Flexion tests may also produce false positives and false negatives. Both the force applied and the time a flexion test is performed can affect outcome. For this reason, it is best if the same person performs flexions of a joint on both legs, and for the same amount of time, to help standardize the response. The degree of lameness can increase significantly with repeated flexions. Certain areas, such as tissues of the fetlock joint, are more sensitive to flexion tests over other tissues, such as those in the pastern and hoof. The flexion test is less useful to evaluate for subclinical joint disease, since a significant number of sound, unaffected horses can produce slightly positive results.

Additionally, forelimb flexion tests have been shown to have poor predictive value for future soundness or unsoundness, and are best interpreted in cases of clinical lameness, joint effusion, reduced range of motion, or pain on palpation. Unfortunately, a positive response to forelimb flexion tests is one reason horses may be deemed unsuitable for purchase during the prepurchase exam. The wide range of significance attributed to these tests varies according to opinion and the experience of the examiner.
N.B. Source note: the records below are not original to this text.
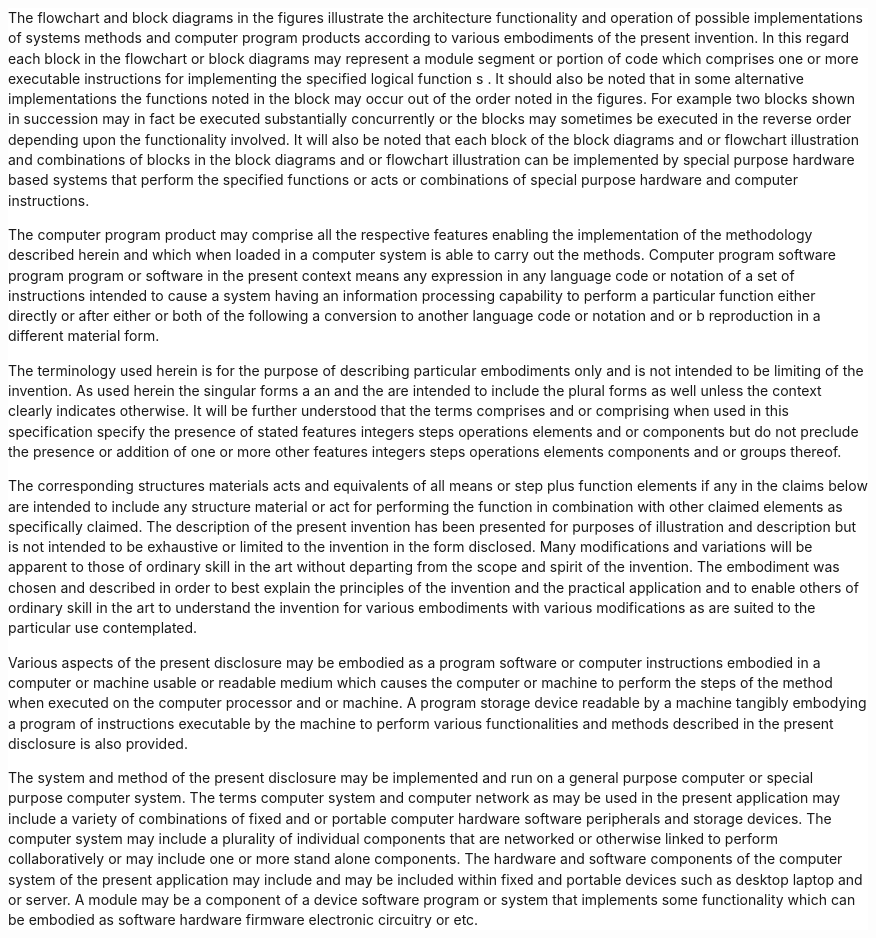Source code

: The flowchart and block diagrams in the figures illustrate the architecture functionality and operation of possible implementations of systems methods and computer program products according to various embodiments of the present invention. In this regard each block in the flowchart or block diagrams may represent a module segment or portion of code which comprises one or more executable instructions for implementing the specified logical function s . It should also be noted that in some alternative implementations the functions noted in the block may occur out of the order noted in the figures. For example two blocks shown in succession may in fact be executed substantially concurrently or the blocks may sometimes be executed in the reverse order depending upon the functionality involved. It will also be noted that each block of the block diagrams and or flowchart illustration and combinations of blocks in the block diagrams and or flowchart illustration can be implemented by special purpose hardware based systems that perform the specified functions or acts or combinations of special purpose hardware and computer instructions.

The computer program product may comprise all the respective features enabling the implementation of the methodology described herein and which when loaded in a computer system is able to carry out the methods. Computer program software program program or software in the present context means any expression in any language code or notation of a set of instructions intended to cause a system having an information processing capability to perform a particular function either directly or after either or both of the following a conversion to another language code or notation and or b reproduction in a different material form.

The terminology used herein is for the purpose of describing particular embodiments only and is not intended to be limiting of the invention. As used herein the singular forms a an and the are intended to include the plural forms as well unless the context clearly indicates otherwise. It will be further understood that the terms comprises and or comprising when used in this specification specify the presence of stated features integers steps operations elements and or components but do not preclude the presence or addition of one or more other features integers steps operations elements components and or groups thereof.

The corresponding structures materials acts and equivalents of all means or step plus function elements if any in the claims below are intended to include any structure material or act for performing the function in combination with other claimed elements as specifically claimed. The description of the present invention has been presented for purposes of illustration and description but is not intended to be exhaustive or limited to the invention in the form disclosed. Many modifications and variations will be apparent to those of ordinary skill in the art without departing from the scope and spirit of the invention. The embodiment was chosen and described in order to best explain the principles of the invention and the practical application and to enable others of ordinary skill in the art to understand the invention for various embodiments with various modifications as are suited to the particular use contemplated.

Various aspects of the present disclosure may be embodied as a program software or computer instructions embodied in a computer or machine usable or readable medium which causes the computer or machine to perform the steps of the method when executed on the computer processor and or machine. A program storage device readable by a machine tangibly embodying a program of instructions executable by the machine to perform various functionalities and methods described in the present disclosure is also provided.

The system and method of the present disclosure may be implemented and run on a general purpose computer or special purpose computer system. The terms computer system and computer network as may be used in the present application may include a variety of combinations of fixed and or portable computer hardware software peripherals and storage devices. The computer system may include a plurality of individual components that are networked or otherwise linked to perform collaboratively or may include one or more stand alone components. The hardware and software components of the computer system of the present application may include and may be included within fixed and portable devices such as desktop laptop and or server. A module may be a component of a device software program or system that implements some functionality which can be embodied as software hardware firmware electronic circuitry or etc.
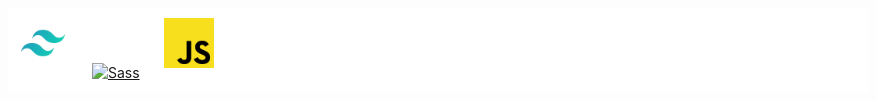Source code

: <a href="https://www.tailwindcss.com/" target="_blank"><img style="margin: 10px" src="https://github.com/s1uns/s1uns/blob/main/Skills/Front-end/tailwind.png" alt="Tailwind CSS" height="50" /></a>
<a href="https://sass-lang.com/" target="_blank"><img style="margin: 10px" src="https://profilinator.rishav.dev/skills-assets/sass-original.svg" alt="Sass" height="50" /></a>
<a href="https://www.javascript.com/" target="_blank"><img style="margin: 10px" src="https://github.com/s1uns/s1uns/blob/main/Skills/Front-end/javascript.png" alt="JavaScript" height="50" /></a>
While there have been many purchase exams discontinued solely because a positive response to a flexion test in one or both forelimbs, there's really nothing in the veterinary literature to support such an action. Due to the variable response to the test depending on such things as the force applied, duration of the test, age of the horse and the day of examination, discontinuation of a prepurchase examination based solely on a failed forelimb flexion test is probably unwarranted.